This weeks This American Life consists of several recorded stories about sleep away camp. There are two stories with Jewish content, one at 21:24 about a Wisconsin Zionist Camp and one at 29:59 about an IDF camp for both American and Israeli kids.
- Do you think camp is necessary?
- Should there be an age limit for people attending camps?
- Should 22 year old yeshiva boys and girls still be going to camp?
- As a parent would you rather have your son or daughter get a job and experience some real responsibility as a young adult?
- Is summer camp just another part of our society's infantilization of young men and women?
- Is there anything creepier than a grown man being excited for summer camp?
I was never a camp person, I never enjoyed or cared about organized sports. When I reached high school I went to a camp which is no longer extant called Heller which had the reputation of being a "learning camp". I thoroughly enjoyed the camping experience there, which may be because it was popular then to seem indifferent to the camping experience.

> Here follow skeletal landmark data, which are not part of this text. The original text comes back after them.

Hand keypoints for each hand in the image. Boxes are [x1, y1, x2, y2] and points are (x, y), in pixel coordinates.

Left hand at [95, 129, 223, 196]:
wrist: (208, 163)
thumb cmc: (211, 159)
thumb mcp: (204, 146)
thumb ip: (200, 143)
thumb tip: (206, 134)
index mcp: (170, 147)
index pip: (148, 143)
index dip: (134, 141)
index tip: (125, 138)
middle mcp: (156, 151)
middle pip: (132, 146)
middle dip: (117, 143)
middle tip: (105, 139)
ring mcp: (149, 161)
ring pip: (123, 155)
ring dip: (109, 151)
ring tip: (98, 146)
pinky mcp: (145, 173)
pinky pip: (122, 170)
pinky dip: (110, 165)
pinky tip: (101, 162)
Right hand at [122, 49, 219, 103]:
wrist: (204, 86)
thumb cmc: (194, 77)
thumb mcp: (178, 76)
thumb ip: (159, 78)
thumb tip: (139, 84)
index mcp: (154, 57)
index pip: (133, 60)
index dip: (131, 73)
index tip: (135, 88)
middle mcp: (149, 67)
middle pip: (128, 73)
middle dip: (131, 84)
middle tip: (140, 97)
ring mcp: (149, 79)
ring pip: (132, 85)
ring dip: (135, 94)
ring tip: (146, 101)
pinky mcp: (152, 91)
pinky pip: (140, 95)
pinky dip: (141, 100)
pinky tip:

Sneaking out of meals, skipping activities, and ignoring lifeguards was a daily occurrence and that's what made the whole thing enjoyable.
The camp I attended while in elementary school, Romimu, was more sports oriented. If I were on this weeks show I would have shared this story from then:
For some reason it was a huge honor to claim you knew someone working in the canteen. If you had an "in" with someone on the staff there you might as well have been James Dean, you were cool. One year I knew the head of the canteen, he let me work behind the counter on one or two occasions and I would have done it every day, for free, if he let me.
One year a friend of mine in a different bunk who we all knew to have a canteen connection came into our bunk after curfew to take orders. It was all very thrilling and illegal and we all put in orders and gave him our money. I ordered a frankfurter. About an hour later he came back with a box of food claiming he was only able to fill the frankfurter orders, anything else ordered was not available and he put the box down and left.
There was certainly something fishy about the whole thing. For one the frankfurter was cold and burnt, secondly, there were no buns, and thirdly, how could the canteen be out of onion rings?
I decided we should sneak out to James Dean's bunkhouse a few doors down to investigate the matter. When we got there we learned that he never even went to the canteen. His bunk had a BBQ the night before with many uneaten frankfurters leftover. What he did was turn on his gas BBQ in the shower stall in the back of their bunkhouse to heat up un-refrigerated 24 hour old meat and sold that to us.